WHAT TO DO: The data should be transcribed in its entirety, word for word.

Stored data entries:
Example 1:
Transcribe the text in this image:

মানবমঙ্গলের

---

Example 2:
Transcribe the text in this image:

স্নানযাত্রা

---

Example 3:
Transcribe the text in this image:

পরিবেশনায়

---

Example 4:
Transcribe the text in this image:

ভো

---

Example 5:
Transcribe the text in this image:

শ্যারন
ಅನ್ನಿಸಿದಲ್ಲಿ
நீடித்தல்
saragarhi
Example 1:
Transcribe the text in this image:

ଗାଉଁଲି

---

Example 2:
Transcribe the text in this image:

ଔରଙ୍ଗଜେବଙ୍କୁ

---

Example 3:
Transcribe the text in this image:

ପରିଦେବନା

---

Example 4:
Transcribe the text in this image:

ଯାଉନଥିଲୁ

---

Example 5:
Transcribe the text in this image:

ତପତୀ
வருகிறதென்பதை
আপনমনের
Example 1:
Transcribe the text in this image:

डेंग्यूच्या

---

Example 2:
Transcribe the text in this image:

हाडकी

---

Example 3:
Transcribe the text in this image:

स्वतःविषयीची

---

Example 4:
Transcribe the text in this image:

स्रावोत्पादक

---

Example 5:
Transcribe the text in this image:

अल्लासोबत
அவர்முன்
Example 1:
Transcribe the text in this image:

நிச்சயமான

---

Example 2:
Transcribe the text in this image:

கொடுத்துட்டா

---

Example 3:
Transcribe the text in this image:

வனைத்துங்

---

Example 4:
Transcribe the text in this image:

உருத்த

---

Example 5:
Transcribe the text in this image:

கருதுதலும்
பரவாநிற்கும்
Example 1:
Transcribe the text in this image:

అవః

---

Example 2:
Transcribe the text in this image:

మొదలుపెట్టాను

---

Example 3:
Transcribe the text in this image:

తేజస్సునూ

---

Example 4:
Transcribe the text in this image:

THE COMPLETED TASK:
Example 1:
Transcribe the text in this image:

মানবমঙ্গলের

---

Example 2:
Transcribe the text in this image:

স্নানযাত্রা

---

Example 3:
Transcribe the text in this image:

পরিবেশনায়

---

Example 4:
Transcribe the text in this image:

ভো

---

Example 5:
Transcribe the text in this image:

শ্যারন
ಅನ್ನಿಸಿದಲ್ಲಿ
நீடித்தல்
saragarhi
Example 1:
Transcribe the text in this image:

ଗାଉଁଲି

---

Example 2:
Transcribe the text in this image:

ଔରଙ୍ଗଜେବଙ୍କୁ

---

Example 3:
Transcribe the text in this image:

ପରିଦେବନା

---

Example 4:
Transcribe the text in this image:

ଯାଉନଥିଲୁ

---

Example 5:
Transcribe the text in this image:

ତପତୀ
வருகிறதென்பதை
আপনমনের
Example 1:
Transcribe the text in this image:

डेंग्यूच्या

---

Example 2:
Transcribe the text in this image:

हाडकी

---

Example 3:
Transcribe the text in this image:

स्वतःविषयीची

---

Example 4:
Transcribe the text in this image:

स्रावोत्पादक

---

Example 5:
Transcribe the text in this image:

अल्लासोबत
அவர்முன்
Example 1:
Transcribe the text in this image:

நிச்சயமான

---

Example 2:
Transcribe the text in this image:

கொடுத்துட்டா

---

Example 3:
Transcribe the text in this image:

வனைத்துங்

---

Example 4:
Transcribe the text in this image:

உருத்த

---

Example 5:
Transcribe the text in this image:

கருதுதலும்
பரவாநிற்கும்
Example 1:
Transcribe the text in this image:

అవః

---

Example 2:
Transcribe the text in this image:

మొదలుపెట్టాను

---

Example 3:
Transcribe the text in this image:

తేజస్సునూ

---

Example 4:
Transcribe the text in this image:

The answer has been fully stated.